### 任务条目 1
在讲二叉树深度的这篇阅读材料里,一个结点的平衡因子是怎样定义的?
* * *
题目描述
输入一棵二叉树,求该树的深度。从根结点到叶结点依次经过的结点(含根、叶结点)形成树的一条路径,最长路径的长度为树的深度。
AC代码
/**
public class TreeNode {
int val = 0;
TreeNode left = null;
TreeNode right = null;
public TreeNode(int val) {
this.val = val;
}
}
*/
public class Solution {
public int TreeDepth(TreeNode root) {
if(root == null) return 0;
int leftDepth = TreeDepth(root.left);
int rightDepth = TreeDepth(root.right);
return leftDepth > rightDepth ? leftDepth + 1 : rightDepth + 1;
}
}
题目拓展
判断一颗二叉树是否为平衡二叉树。一颗平衡二叉树中每一个结点都满足其左子树与右子树的高度差的绝对值不超过1。(一个结点的平衡因子为左子树的高度减去右子树的高度,平衡二叉树满足任意结点的平衡因子为1或-1或0)。
AC代码(C++)
bool IsBalanced(BinaryTreeNode* pRoot, int* pDepth)
{
if(pRoot == NULL)
{
*pDepth = 0;
return true;
}
int left, right;
if(IsBalanced(pRoot->m_pLeft, &left) && IsBalanced(pRoot->m_pRight, &right))
{
int diff = left - right;
if(diff <= 1 && diff >= -1)
{
*pDepth = 1 + (left > right ? left : right);
return true;
}
}
return false;
}
bool IsBalanced(BinaryTreeNode* pRoot)
{
int depth = 0;
return IsBalanced(pRoot, &depth);
}
AC代码(JAVA)
public class Solution {
public boolean IsBalanced_Solution(TreeNode root) {
return getDepth(root) != -1;
}
private int getDepth(TreeNode root) {
if (root == null) return 0;
int left = getDepth(root.left);
if (left == -1) return -1;
int right = getDepth(root.right);
if (right == -1) return -1;
return Math.abs(left - right) > 1 ? -1 : 1 + Math.max(left, right);
}
}
* * *
### 任务条目 2
把下方清单的所有行重新写出,将其中的"imagination"替换成"memory",其他内容保持不变。

已存条目
* * *
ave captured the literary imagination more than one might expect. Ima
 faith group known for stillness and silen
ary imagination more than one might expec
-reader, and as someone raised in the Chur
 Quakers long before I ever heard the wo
* * *
### 你的解答 1
左子树的高度减去右子树的高度。

### 你的解答 2
ave captured the literary memory more than one might expect. Ima
 faith group known for stillness and silen
ary memory more than one might expec
-reader, and as someone raised in the Chur
 Quakers long before I ever heard the wo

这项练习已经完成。